What to work on:
Copy, in full, each line of the material that holds the word "brown".

Given data:
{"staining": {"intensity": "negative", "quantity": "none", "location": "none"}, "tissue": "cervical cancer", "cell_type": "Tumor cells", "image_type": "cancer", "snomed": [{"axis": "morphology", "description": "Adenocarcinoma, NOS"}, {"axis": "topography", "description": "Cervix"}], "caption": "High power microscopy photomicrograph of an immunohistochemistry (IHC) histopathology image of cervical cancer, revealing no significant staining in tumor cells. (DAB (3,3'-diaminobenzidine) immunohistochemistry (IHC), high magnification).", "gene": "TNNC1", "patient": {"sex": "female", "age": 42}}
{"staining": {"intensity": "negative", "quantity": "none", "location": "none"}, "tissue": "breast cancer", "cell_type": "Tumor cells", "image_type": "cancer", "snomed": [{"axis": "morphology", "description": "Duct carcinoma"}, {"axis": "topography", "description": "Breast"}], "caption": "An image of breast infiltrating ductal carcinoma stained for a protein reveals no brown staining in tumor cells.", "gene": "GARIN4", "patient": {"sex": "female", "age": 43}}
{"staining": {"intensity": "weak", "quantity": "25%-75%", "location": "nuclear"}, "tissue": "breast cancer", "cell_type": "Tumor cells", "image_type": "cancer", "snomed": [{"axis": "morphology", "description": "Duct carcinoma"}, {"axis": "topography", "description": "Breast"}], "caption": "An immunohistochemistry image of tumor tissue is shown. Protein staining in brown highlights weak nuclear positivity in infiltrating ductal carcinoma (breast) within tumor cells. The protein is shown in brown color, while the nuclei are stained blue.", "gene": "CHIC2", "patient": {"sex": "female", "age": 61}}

Result:
{"staining": {"intensity": "negative", "quantity": "none", "location": "none"}, "tissue": "breast cancer", "cell_type": "Tumor cells", "image_type": "cancer", "snomed": [{"axis": "morphology", "description": "Duct carcinoma"}, {"axis": "topography", "description": "Breast"}], "caption": "An image of breast infiltrating ductal carcinoma stained for a protein reveals no brown staining in tumor cells.", "gene": "GARIN4", "patient": {"sex": "female", "age": 43}}
{"staining": {"intensity": "weak", "quantity": "25%-75%", "location": "nuclear"}, "tissue": "breast cancer", "cell_type": "Tumor cells", "image_type": "cancer", "snomed": [{"axis": "morphology", "description": "Duct carcinoma"}, {"axis": "topography", "description": "Breast"}], "caption": "An immunohistochemistry image of tumor tissue is shown. Protein staining in brown highlights weak nuclear positivity in infiltrating ductal carcinoma (breast) within tumor cells. The protein is shown in brown color, while the nuclei are stained blue.", "gene": "CHIC2", "patient": {"sex": "female", "age": 61}}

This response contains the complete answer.